* _INFORMATION PROVIDED_:
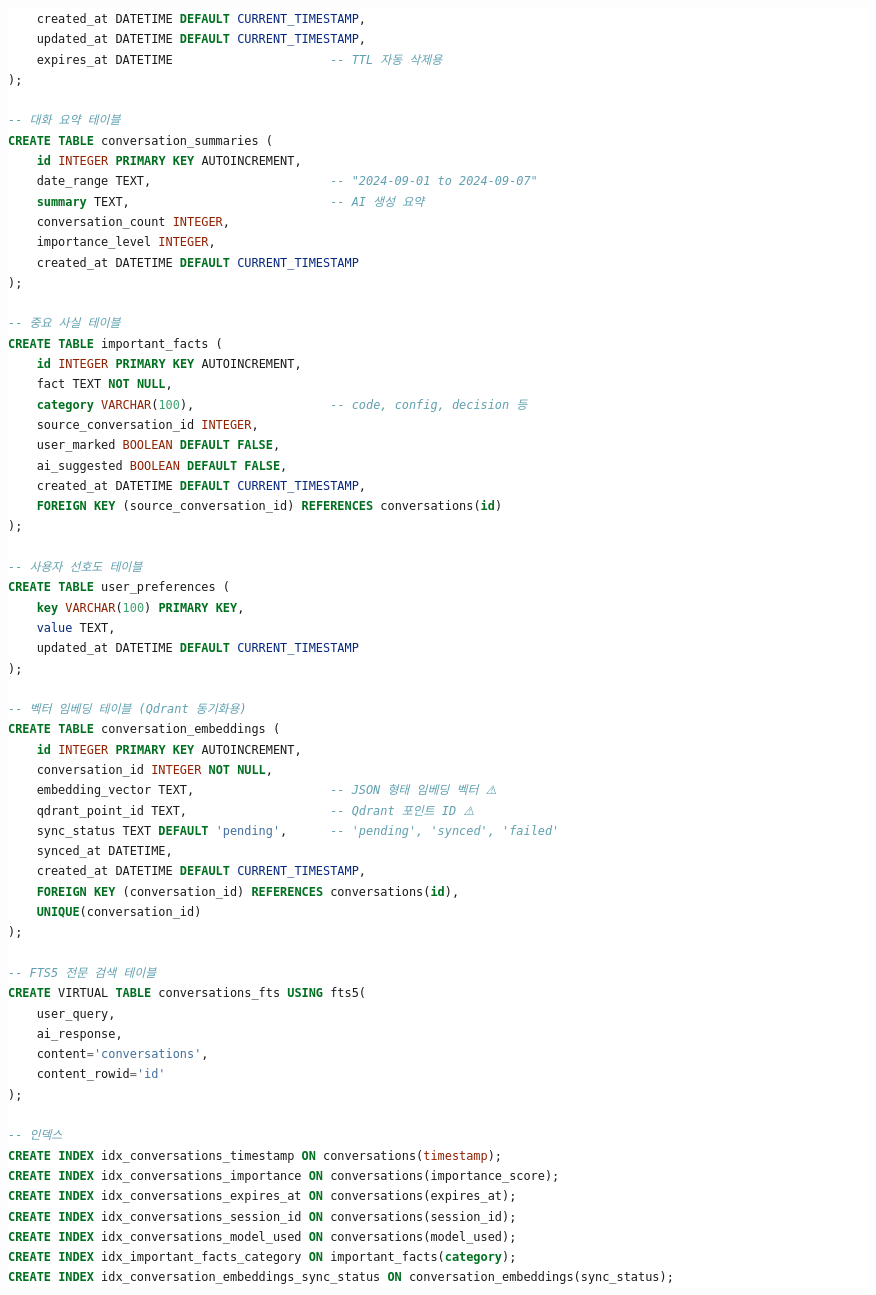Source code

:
 ```sql
    created_at DATETIME DEFAULT CURRENT_TIMESTAMP,
    updated_at DATETIME DEFAULT CURRENT_TIMESTAMP,
    expires_at DATETIME                      -- TTL 자동 삭제용
);

-- 대화 요약 테이블
CREATE TABLE conversation_summaries (
    id INTEGER PRIMARY KEY AUTOINCREMENT,
    date_range TEXT,                         -- "2024-09-01 to 2024-09-07"
    summary TEXT,                            -- AI 생성 요약
    conversation_count INTEGER,
    importance_level INTEGER,
    created_at DATETIME DEFAULT CURRENT_TIMESTAMP
);

-- 중요 사실 테이블
CREATE TABLE important_facts (
    id INTEGER PRIMARY KEY AUTOINCREMENT,
    fact TEXT NOT NULL,
    category VARCHAR(100),                   -- code, config, decision 등
    source_conversation_id INTEGER,
    user_marked BOOLEAN DEFAULT FALSE,
    ai_suggested BOOLEAN DEFAULT FALSE,
    created_at DATETIME DEFAULT CURRENT_TIMESTAMP,
    FOREIGN KEY (source_conversation_id) REFERENCES conversations(id)
);

-- 사용자 선호도 테이블
CREATE TABLE user_preferences (
    key VARCHAR(100) PRIMARY KEY,
    value TEXT,
    updated_at DATETIME DEFAULT CURRENT_TIMESTAMP
);

-- 벡터 임베딩 테이블 (Qdrant 동기화용)
CREATE TABLE conversation_embeddings (
    id INTEGER PRIMARY KEY AUTOINCREMENT,
    conversation_id INTEGER NOT NULL,
    embedding_vector TEXT,                   -- JSON 형태 임베딩 벡터 ⚠️
    qdrant_point_id TEXT,                    -- Qdrant 포인트 ID ⚠️
    sync_status TEXT DEFAULT 'pending',      -- 'pending', 'synced', 'failed'
    synced_at DATETIME,
    created_at DATETIME DEFAULT CURRENT_TIMESTAMP,
    FOREIGN KEY (conversation_id) REFERENCES conversations(id),
    UNIQUE(conversation_id)
);

-- FTS5 전문 검색 테이블
CREATE VIRTUAL TABLE conversations_fts USING fts5(
    user_query,
    ai_response,
    content='conversations',
    content_rowid='id'
);

-- 인덱스
CREATE INDEX idx_conversations_timestamp ON conversations(timestamp);
CREATE INDEX idx_conversations_importance ON conversations(importance_score);
CREATE INDEX idx_conversations_expires_at ON conversations(expires_at);
CREATE INDEX idx_conversations_session_id ON conversations(session_id);
CREATE INDEX idx_conversations_model_used ON conversations(model_used);
CREATE INDEX idx_important_facts_category ON important_facts(category);
CREATE INDEX idx_conversation_embeddings_sync_status ON conversation_embeddings(sync_status);
```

* _PROBLEM REQUIREMENTS_: An exact copy of the entries above is needed, with the pictures removed.

* _PROBLEM SOLUTION_:
Source code

:
 ```sql
    created_at DATETIME DEFAULT CURRENT_TIMESTAMP,
    updated_at DATETIME DEFAULT CURRENT_TIMESTAMP,
    expires_at DATETIME                      -- TTL 자동 삭제용
);

-- 대화 요약 테이블
CREATE TABLE conversation_summaries (
    id INTEGER PRIMARY KEY AUTOINCREMENT,
    date_range TEXT,                         -- "2024-09-01 to 2024-09-07"
    summary TEXT,                            -- AI 생성 요약
    conversation_count INTEGER,
    importance_level INTEGER,
    created_at DATETIME DEFAULT CURRENT_TIMESTAMP
);

-- 중요 사실 테이블
CREATE TABLE important_facts (
    id INTEGER PRIMARY KEY AUTOINCREMENT,
    fact TEXT NOT NULL,
    category VARCHAR(100),                   -- code, config, decision 등
    source_conversation_id INTEGER,
    user_marked BOOLEAN DEFAULT FALSE,
    ai_suggested BOOLEAN DEFAULT FALSE,
    created_at DATETIME DEFAULT CURRENT_TIMESTAMP,
    FOREIGN KEY (source_conversation_id) REFERENCES conversations(id)
);

-- 사용자 선호도 테이블
CREATE TABLE user_preferences (
    key VARCHAR(100) PRIMARY KEY,
    value TEXT,
    updated_at DATETIME DEFAULT CURRENT_TIMESTAMP
);

-- 벡터 임베딩 테이블 (Qdrant 동기화용)
CREATE TABLE conversation_embeddings (
    id INTEGER PRIMARY KEY AUTOINCREMENT,
    conversation_id INTEGER NOT NULL,
    embedding_vector TEXT,                   -- JSON 형태 임베딩 벡터 ⚠️
    qdrant_point_id TEXT,                    -- Qdrant 포인트 ID ⚠️
    sync_status TEXT DEFAULT 'pending',      -- 'pending', 'synced', 'failed'
    synced_at DATETIME,
    created_at DATETIME DEFAULT CURRENT_TIMESTAMP,
    FOREIGN KEY (conversation_id) REFERENCES conversations(id),
    UNIQUE(conversation_id)
);

-- FTS5 전문 검색 테이블
CREATE VIRTUAL TABLE conversations_fts USING fts5(
    user_query,
    ai_response,
    content='conversations',
    content_rowid='id'
);

-- 인덱스
CREATE INDEX idx_conversations_timestamp ON conversations(timestamp);
CREATE INDEX idx_conversations_importance ON conversations(importance_score);
CREATE INDEX idx_conversations_expires_at ON conversations(expires_at);
CREATE INDEX idx_conversations_session_id ON conversations(session_id);
CREATE INDEX idx_conversations_model_used ON conversations(model_used);
CREATE INDEX idx_important_facts_category ON important_facts(category);
CREATE INDEX idx_conversation_embeddings_sync_status ON conversation_embeddings(sync_status);
```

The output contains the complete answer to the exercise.